At 50 mV, what ion would exert the greatest force… would it be the number closest to 50 or farthest?
The correct answer and explanation is:
To determine which ion would exert the greatest force at 50 mV, we need to consider the relationship between the electrochemical gradient and the membrane potential. The force exerted by an ion is influenced by its concentration gradient across the membrane and its charge. This is often quantified using the Nernst equation, which calculates the equilibrium potential for an ion based on its concentration inside and outside the cell.
The Nernst equation is given as:
$E = \frac{RT}{zF} \ln\left(\frac{[ion]{out}}{[ion]{in}}\right)$
Where:
- $E$ is the equilibrium potential (or Nernst potential) of the ion.
- $R$ is the gas constant.
- $T$ is the temperature in Kelvin.
- $z$ is the charge of the ion.
- $F$ is the Faraday constant.
- $[ion]{out}$ and $[ion]{in}$ represent the concentration of the ion outside and inside the cell, respectively.
At a given membrane potential, ions that are closest to their equilibrium potential will exert the greatest force. When the membrane potential is far from the equilibrium potential of an ion, there is a strong electrochemical gradient that drives the ion to move across the membrane, resulting in a greater force.
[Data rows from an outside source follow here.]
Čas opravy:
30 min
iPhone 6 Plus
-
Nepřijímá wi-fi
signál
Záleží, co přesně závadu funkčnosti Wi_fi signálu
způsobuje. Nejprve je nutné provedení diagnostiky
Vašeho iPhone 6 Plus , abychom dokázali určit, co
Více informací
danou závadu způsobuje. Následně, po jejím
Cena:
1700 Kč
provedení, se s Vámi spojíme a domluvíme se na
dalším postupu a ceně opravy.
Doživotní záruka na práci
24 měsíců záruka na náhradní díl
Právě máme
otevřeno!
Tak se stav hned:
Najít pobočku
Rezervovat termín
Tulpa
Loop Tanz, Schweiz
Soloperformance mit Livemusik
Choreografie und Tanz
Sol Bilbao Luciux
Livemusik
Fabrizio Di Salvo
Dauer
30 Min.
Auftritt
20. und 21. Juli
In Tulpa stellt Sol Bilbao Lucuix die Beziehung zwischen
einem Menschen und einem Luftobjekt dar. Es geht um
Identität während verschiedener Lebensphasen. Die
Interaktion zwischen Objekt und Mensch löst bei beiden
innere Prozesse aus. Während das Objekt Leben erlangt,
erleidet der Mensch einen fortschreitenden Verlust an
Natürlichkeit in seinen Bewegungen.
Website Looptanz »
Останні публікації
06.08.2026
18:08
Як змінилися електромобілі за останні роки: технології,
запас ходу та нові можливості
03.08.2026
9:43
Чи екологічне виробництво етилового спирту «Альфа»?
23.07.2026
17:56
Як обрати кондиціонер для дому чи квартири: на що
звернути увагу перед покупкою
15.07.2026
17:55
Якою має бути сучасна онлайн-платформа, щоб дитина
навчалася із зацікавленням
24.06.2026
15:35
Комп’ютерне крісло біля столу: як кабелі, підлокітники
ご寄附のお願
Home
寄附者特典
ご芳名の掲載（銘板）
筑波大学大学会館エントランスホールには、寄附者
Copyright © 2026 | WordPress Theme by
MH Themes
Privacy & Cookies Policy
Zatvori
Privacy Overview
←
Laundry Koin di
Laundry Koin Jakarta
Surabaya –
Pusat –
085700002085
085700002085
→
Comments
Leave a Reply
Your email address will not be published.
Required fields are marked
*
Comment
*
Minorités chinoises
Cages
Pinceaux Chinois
At 50 mV, the ion whose equilibrium potential is closest to this value will exert the greatest force. The ion’s force is determined by how far the membrane potential is from the ion’s equilibrium potential. The further the membrane potential is from an ion’s equilibrium potential, the greater the electrochemical driving force for that ion.
Therefore, it is not necessarily the ion closest to 50 mV in terms of absolute value that will exert the greatest force, but rather the one whose equilibrium potential is closest to 50 mV. This creates a larger electrochemical gradient and a greater driving force for that ion to move across the membrane.